According to the report, there was a 50 percent increase in deaths of children from TB, with 210,000 reported to have died of the disease in 2015. This increase, from 140,000 in 2014, reflects the result of improved disease estimates, shedding new light on a disease whose impact on children had been underestimated and ignored. The higher child mortality numbers come after improved data collection doubled the estimated incidence of childhood TB, to one million annually in 2014.

In the past, children with TB had been the neglected of the neglected. However, improved TB medicines for children are now available. With country-level estimates of childhood TB available for the first time, countries should be even better prepared to act and rapidly accelerate the introduction of and ensure access to child-friendly TB medicines, and that no child dies of TB.

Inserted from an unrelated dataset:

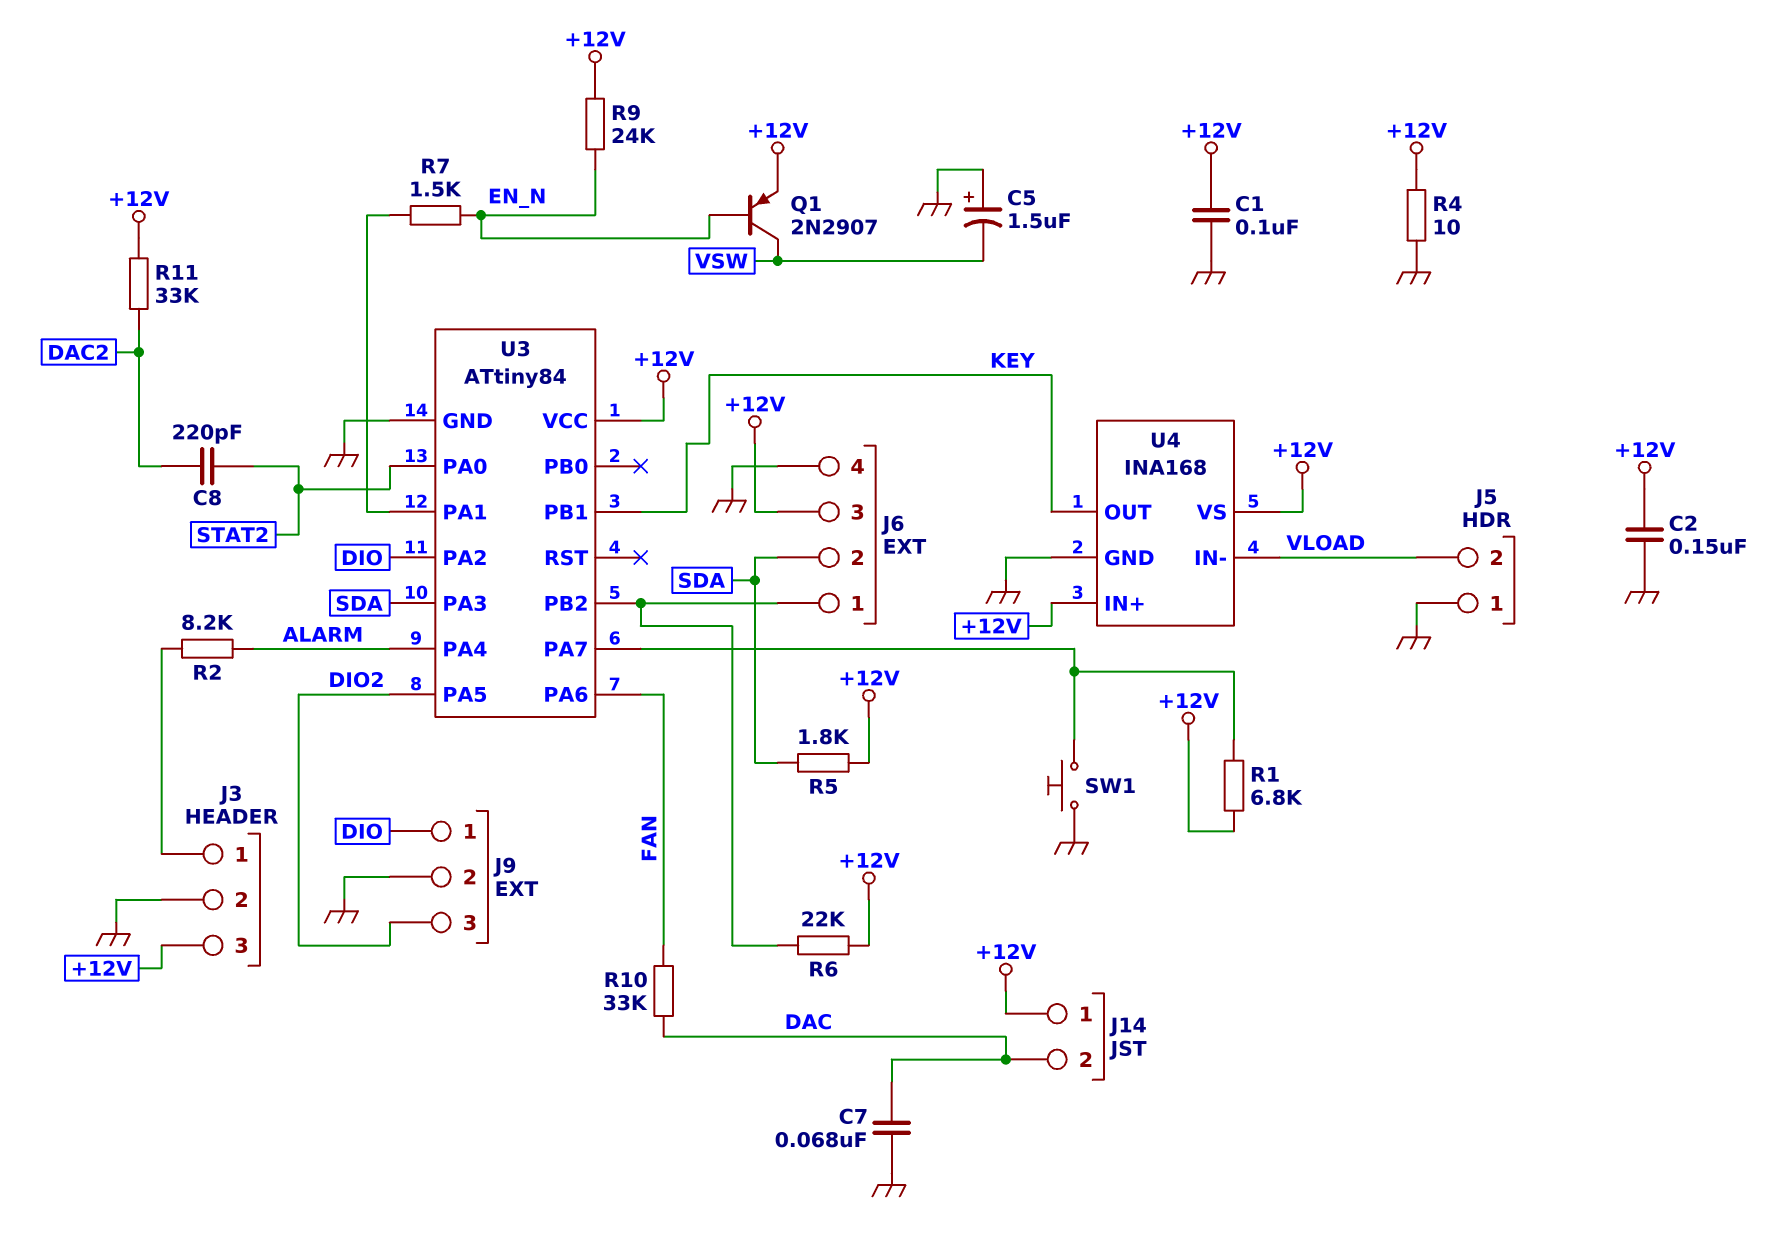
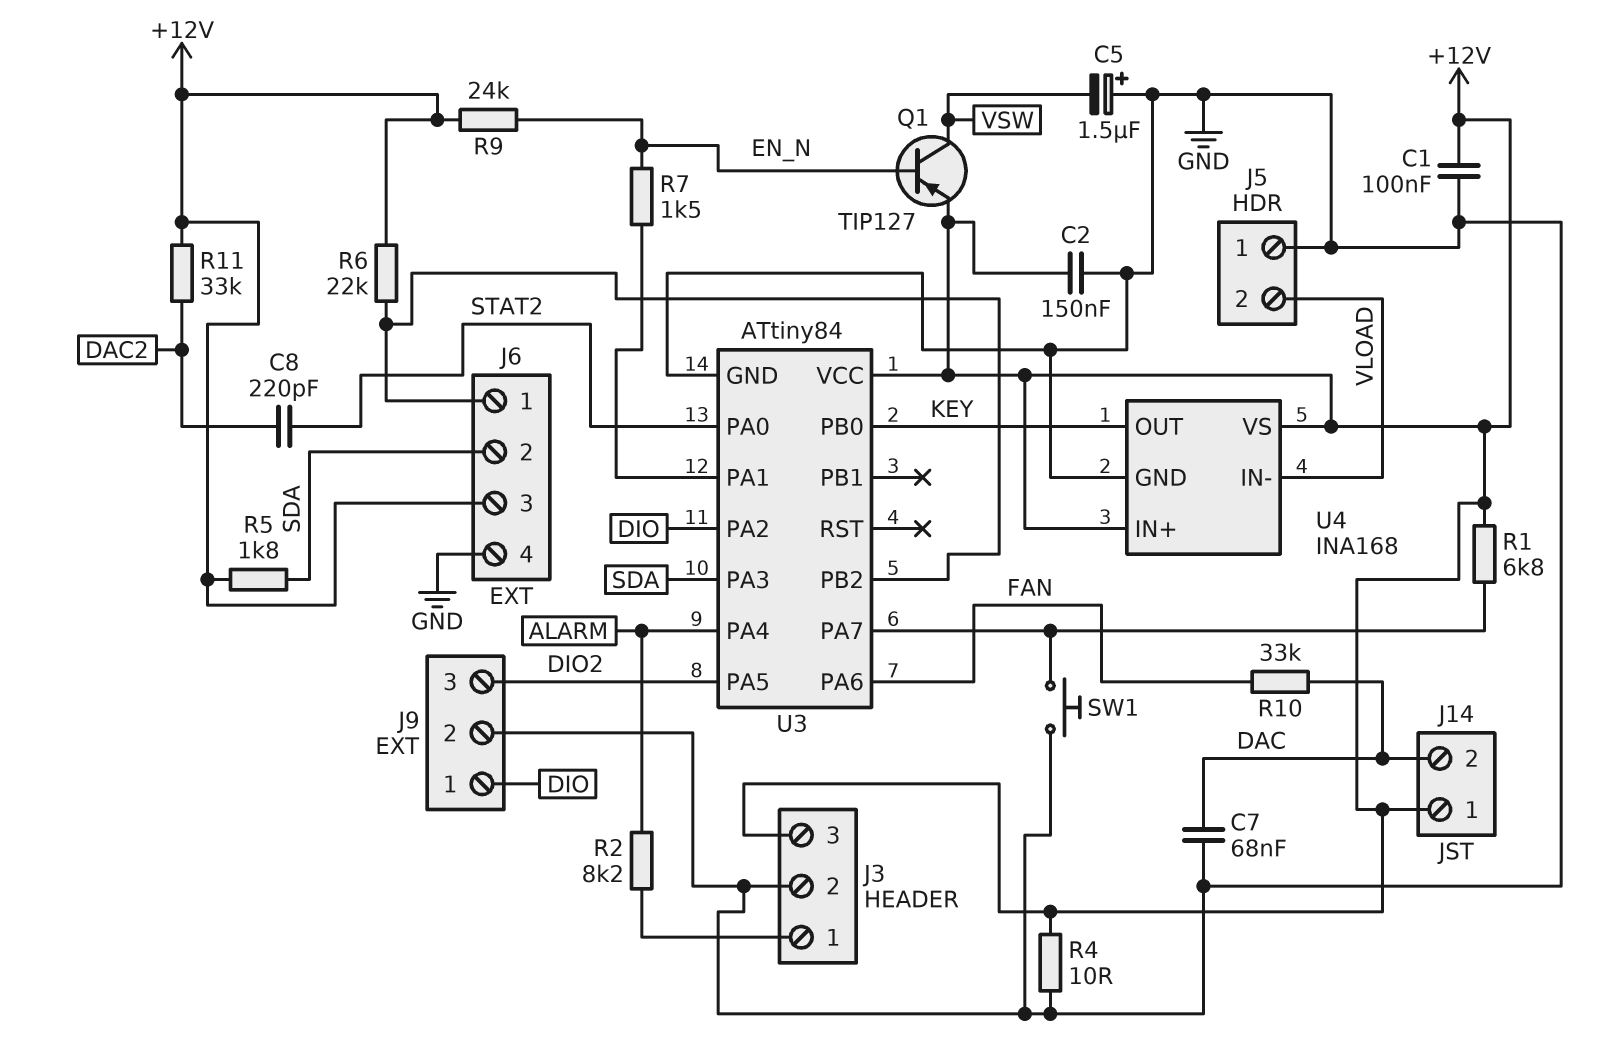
Q1: PNP 2N2907 (B EN_N, C VSW, E +12V) -> PNP TIP127 (B EN_N, C VSW, E +12V)
U3 pin PB0: none -> KEY
U3 pin PB1: KEY -> none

The report also notes that, in 2015, the number of people who died from TB grew to 1.8 million, from 1.5 million in 2014. Worryingly, 50 percent of all multi-drug resistant TB patients are either not completing or not being helped by the current two-year treatment regimen. These sobering statistics remind us of our urgency to continue the fight to develop the better, faster and affordable treatments that will finally bring this pandemic under control.

TB Alliance is working to advance several promising regimens to tackle TB in all its forms. However, there is a commensurate need for funding. Only in providing the funding needed can we hope to transform the promise in the pipeline to millions of lives saved.

TB Alliance is a not-for-profit organisation dedicated to finding faster-acting and affordable drug regimens to fight TB.